A Procuradoria-Geral do Estado de Roraima (PGE-RR) contestou, nesta sexta-feira (20), as declarações da procuradora Rebeca Ramagem, que acusou o órgão de perseguição política após ser convocada a retomar suas atividades presenciais.
Rebeca, esposa do ex-ministro Alexandre Ramagem, vive nos Estados Unidos desde o ano passado. Alexandre Ramagem foi condenado pelo Supremo Tribunal Federal (STF) a 16 anos, 1 mês e 15 dias de prisão em regime fechado por participação na tentativa de golpe de Estado ao lado de Jair Bolsonaro. Ele deixou o Brasil em setembro de 2025, logo após a sentença, e também teve seu mandato de deputado federal pelo PL do Rio de Janeiro cassado.

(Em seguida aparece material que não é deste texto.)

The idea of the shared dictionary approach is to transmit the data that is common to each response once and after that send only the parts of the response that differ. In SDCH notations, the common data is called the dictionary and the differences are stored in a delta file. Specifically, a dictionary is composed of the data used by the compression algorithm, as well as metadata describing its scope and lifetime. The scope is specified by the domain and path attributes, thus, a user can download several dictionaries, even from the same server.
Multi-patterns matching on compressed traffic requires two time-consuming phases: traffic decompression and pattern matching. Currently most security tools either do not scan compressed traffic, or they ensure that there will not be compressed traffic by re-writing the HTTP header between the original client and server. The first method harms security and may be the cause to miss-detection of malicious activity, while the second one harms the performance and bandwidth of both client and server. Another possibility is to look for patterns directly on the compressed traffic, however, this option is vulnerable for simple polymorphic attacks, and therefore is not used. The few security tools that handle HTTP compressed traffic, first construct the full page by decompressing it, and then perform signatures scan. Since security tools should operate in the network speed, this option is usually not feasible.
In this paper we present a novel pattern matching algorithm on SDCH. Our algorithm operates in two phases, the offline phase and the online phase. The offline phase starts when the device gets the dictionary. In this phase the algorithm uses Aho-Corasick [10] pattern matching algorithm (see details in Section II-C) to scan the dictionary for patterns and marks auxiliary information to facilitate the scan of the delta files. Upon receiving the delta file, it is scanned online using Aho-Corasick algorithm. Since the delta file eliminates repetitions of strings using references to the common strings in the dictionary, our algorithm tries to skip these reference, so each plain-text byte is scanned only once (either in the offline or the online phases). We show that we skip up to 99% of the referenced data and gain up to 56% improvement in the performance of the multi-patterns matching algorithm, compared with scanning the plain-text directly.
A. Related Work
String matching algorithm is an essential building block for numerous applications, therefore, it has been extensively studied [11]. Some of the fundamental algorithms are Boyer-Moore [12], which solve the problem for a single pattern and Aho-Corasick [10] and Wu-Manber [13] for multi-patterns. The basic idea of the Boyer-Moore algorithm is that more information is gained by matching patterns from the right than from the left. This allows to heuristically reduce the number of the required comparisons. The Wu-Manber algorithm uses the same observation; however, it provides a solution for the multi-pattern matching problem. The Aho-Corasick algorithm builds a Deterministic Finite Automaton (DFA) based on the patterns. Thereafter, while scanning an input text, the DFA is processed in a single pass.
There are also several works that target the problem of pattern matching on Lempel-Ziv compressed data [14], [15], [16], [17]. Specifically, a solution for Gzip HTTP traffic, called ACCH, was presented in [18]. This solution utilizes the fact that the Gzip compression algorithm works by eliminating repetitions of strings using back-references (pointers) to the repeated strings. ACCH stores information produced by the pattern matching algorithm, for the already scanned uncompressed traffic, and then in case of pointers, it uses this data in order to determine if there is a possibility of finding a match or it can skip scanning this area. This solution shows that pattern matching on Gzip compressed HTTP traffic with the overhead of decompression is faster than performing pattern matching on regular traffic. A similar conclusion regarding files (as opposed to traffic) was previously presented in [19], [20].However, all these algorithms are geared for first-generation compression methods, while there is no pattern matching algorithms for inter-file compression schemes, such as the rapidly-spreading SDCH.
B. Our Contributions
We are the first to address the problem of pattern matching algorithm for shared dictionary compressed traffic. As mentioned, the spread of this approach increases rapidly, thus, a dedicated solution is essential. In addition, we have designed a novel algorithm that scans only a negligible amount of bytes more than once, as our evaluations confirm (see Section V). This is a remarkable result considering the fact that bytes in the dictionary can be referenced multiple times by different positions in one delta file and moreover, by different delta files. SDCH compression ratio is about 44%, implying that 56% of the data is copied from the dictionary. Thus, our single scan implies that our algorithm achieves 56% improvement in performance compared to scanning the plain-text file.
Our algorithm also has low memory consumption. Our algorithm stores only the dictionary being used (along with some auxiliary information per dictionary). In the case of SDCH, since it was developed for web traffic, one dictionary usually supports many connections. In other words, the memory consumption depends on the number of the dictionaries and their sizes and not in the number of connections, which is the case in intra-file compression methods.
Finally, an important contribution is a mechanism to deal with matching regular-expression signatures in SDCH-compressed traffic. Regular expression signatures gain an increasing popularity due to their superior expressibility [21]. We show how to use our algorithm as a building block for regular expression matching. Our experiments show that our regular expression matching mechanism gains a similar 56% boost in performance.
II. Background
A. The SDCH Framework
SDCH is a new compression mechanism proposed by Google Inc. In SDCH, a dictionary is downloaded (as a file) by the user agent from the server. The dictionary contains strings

Em nota oficial, a PGE-RR afirmou que o regime de teletrabalho foi encerrado em 2020, inclusive a pedido da própria servidora, e que não há base legal para mantê-lo. O órgão sustenta ainda que Rebeca está há mais de 90 dias sem exercer suas funções e deverá justificar 45 dias de ausência.
A procuradora, por sua vez, alega que a suspensão do trabalho remoto e a exigência de comparecimento a perícias médicas presenciais configuram práticas ilegais e discriminatórias. Em vídeo divulgado nas redes sociais, acusou o procurador-geral Tyrone Mourão de agir por motivação política.
A PGE-RR afirma que não reconheceu o atestado médico apresentado por Rebeca porque ela deixou de comparecer a duas perícias presenciais, ressaltando que não há estrutura para avaliação por telemedicina.